We see shamelessness in corporate America. Besides the surrender to the homosexualists, we witness CEOs getting large bonuses even when their companies don’t perform well and their employees’ pay stagnates. We see the national Chamber of Commerce pushing amnesty for illegal immigrants because, in the final analysis, they want more workers who will be willing to take minimum wage jobs. In other words, so companies don’t have to pay a just wage.

The CEOs getting the large bonuses even when their companies don’t perform well is something that really makes me shake my head. If it was the CEO who didn't perform well, then all right. But evidence is never brought forward for this. Instead the reflex is to look at the company not meeting bottom line expectations for a period of time and say "That's it; no bonus for anybody!"
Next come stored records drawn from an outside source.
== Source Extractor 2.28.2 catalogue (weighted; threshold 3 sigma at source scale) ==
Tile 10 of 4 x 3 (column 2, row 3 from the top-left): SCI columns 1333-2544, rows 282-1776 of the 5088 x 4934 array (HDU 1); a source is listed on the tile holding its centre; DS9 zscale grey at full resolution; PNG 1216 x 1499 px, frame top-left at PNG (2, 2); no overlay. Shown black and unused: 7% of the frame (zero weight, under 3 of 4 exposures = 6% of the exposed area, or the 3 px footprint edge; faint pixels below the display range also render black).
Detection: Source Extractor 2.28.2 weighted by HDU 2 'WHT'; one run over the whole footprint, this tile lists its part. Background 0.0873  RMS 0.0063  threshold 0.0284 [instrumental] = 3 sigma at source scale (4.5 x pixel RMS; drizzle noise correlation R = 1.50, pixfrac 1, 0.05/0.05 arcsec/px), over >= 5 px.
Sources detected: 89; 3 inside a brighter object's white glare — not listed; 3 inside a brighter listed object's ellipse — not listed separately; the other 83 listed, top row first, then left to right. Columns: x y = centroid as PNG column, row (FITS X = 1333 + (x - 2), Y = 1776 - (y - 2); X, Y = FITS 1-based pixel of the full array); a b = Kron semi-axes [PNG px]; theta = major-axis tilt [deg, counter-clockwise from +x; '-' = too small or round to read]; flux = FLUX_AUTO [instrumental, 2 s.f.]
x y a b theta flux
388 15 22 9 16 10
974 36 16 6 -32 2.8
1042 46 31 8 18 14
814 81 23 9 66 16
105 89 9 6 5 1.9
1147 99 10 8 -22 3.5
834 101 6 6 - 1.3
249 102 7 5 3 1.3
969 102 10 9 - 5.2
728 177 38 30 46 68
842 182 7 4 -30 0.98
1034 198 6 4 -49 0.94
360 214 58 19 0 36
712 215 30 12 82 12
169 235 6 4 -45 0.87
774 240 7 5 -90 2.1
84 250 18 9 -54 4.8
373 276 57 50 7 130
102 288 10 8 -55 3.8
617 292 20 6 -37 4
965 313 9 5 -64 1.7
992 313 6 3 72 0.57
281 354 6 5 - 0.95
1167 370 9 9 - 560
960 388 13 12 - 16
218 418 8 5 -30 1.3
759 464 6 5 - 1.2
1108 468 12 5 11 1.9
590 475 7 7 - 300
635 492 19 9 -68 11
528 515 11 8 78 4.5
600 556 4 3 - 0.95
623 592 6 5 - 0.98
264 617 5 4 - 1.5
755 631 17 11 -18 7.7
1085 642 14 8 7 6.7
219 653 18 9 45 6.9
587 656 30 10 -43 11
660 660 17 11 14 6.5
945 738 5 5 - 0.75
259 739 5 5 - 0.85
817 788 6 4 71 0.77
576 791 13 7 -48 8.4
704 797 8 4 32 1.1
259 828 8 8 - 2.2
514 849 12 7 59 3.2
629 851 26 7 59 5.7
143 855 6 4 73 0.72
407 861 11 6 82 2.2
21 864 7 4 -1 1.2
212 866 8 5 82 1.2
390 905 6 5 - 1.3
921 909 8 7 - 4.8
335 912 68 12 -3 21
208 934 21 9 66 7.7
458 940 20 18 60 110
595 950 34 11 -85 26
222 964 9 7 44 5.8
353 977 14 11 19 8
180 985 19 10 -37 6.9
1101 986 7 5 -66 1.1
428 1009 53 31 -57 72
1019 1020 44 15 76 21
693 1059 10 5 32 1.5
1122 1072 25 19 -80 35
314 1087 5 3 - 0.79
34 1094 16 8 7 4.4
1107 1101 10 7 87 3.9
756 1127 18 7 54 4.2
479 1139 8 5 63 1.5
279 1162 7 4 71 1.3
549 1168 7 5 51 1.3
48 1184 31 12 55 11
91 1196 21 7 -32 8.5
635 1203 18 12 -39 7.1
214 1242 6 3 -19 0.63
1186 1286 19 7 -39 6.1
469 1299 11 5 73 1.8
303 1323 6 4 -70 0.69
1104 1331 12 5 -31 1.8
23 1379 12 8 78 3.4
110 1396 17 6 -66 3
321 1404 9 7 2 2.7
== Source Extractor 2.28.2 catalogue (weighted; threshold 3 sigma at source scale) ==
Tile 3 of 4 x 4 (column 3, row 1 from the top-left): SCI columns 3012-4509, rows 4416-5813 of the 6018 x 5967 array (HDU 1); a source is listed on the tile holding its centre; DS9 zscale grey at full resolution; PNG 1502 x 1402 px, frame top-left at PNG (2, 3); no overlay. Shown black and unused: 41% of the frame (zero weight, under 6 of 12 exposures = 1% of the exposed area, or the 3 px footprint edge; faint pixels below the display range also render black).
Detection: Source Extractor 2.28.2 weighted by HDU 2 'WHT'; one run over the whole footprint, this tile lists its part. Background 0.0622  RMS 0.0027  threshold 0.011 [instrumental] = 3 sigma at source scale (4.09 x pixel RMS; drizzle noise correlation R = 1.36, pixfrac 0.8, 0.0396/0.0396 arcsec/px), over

It is forgotten or summarily dismissed that companies have many external factors to deal with. Markets, competitors and lawsuits just to name three. And it's possible though for a company which posted a loss of $10 million to have been saved from a loss of $100 million by the quick acting of C-level personnel. I've seen this first hand. Many haven't because this scenario doesn't play well on TV. Who ever heard of a "near-disaster movie"?

It is in a company's best interest to keep these types of people on their staff, and acknowledge their contribution to averting further disaster atop the bad performance. One might argue that the CEO should just accept the fact that he's not going to get a bonus this year because it would look bad. Yeah; looks are so important. The same people who think bonuses for key players are shameless are the ones yammering about the bottom line being God and "unsustainable" business plans which are too short term. So which is it?

As for the workers not getting bonuses, who says they don't? Yes, the loud people who didn't get anything. When I was a worker I used to get a discretionary bonus, sometimes in cash, at the end of the year with the understanding to keep my freaking mouth shut. That's the way it's done right, and that's how I'd do it.